4.32 The possibility of gene flow from GM crops may indeed require special attention. However, we need to be clear about the precise characteristics of gene flow. First, the fact that a crop has been genetically modified to express a particular trait does not automatically mean that this trait confers a selective advantage in the wild. A specific trait may be present for a generation or two in wild plants, and then disappear, because other plants are more suited to the specific environment.34 Nonetheless, in some instances, selective advantage has been reported, for example, in GM insect-resistant rape seed.35 Possible risks would therefore depend largely on the particular crop and trait.

Footnotes

27 Ellstrand NC, Prentice HC and Hancock J (1999) Gene flow and introgression from domesticated plants into their wild relatives, Annu Rev Ecol Syst 30: 539–63.

28 Quist D and Chapela I (2001) Transgenic DNA introgressed into traditional maize landraces in Oaxaca, Mexico, Nature 414: 541–3.

29 ETC Group (2002) Genetic Pollution in Mexico’s Center of Maize Diversity, in Backgrounder (Food First Institute for Food and Development Policy) Spring 2002.

30 GRAIN (2003) Poisoning the well: the genetic pollution of maize, in Seedling 20 Jan 2003.

31 (2002) Editorial note, Nature 416: 600.

32 In 2001, scientists of the Mexican National Institute of Ecology (INE) and the National Biodiversity Council (CONABIO) took randomised samples from 22 locations in Oaxaca and Puebla. The samples were split into two groups and analysed at the National Autonomous University of Mexico and the Centre for Investigation and Advanced Studies (CINVESTAV). Findings suggested that approximately 12% of the analysed plants contained transgenic promoters. In some areas, it was reported that up to 35% of the grain contained foreign sequences, see Mann CC (2002) Has GM corn ‘invaded’ Mexico?, Science 295: 1617–9. It is assumed that gene flow occurred as a consequence of illegal planting of GM maize amidst conventional maize varieties, see Advisory Committee on Releases to the Environment (ACRE) (2002) Report on an article concerning gene flow from genetically modified maize to native landraces in Mexico. Available: http://www.defra.gov.uk/environment/acre/advice/advice14.htm. Accessed on: 21 Oct 2003. See also AgBioWorld.org: Mexican Maize Resource Library. http://www.agbioworld.org/biotech_info/articles/mexmaizeresource.html. Accessed on: 21 Oct 2003.

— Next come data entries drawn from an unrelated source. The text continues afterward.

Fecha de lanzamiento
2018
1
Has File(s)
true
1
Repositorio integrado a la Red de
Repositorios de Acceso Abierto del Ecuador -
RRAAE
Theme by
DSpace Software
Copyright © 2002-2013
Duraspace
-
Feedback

33 Two communications criticising the original findings of Quist and Chapela appeared in Nature, see Metz M and Fütterer J (2002) Suspect evidence of transgenic contamination, Nature 416: 600–1; Kaplinsky N et al. (2002) Maize transgene results in Mexico are artefacts, Nature 416: 601; together with a reply by Quist and Chapela on page 602 of the same volume. It was later alleged that the criticisms by Metz & Fütterer and Kaplinski et al. were lacking objectivity since the researchers received funding from the company Syngenta. The letter appeared in a later volume of Nature, see Worthy K, Strohman RC and Billings PR (2002) Nature 417: 897; the same volume (pages 897–898) also includes a response by the accused researchers, addressing the allegation.

34 Brookes M (1998) Running wild, New Scientist 160 (2158): 38–41; Masood E (1999) UK gets the green light on modified crops, Nature 397: 286.

35 Stewart C et al. (1997) Increased fitness of transgenic insecticidal rapeseed under insect selection pressure, Mol Ecol 6: 773–9.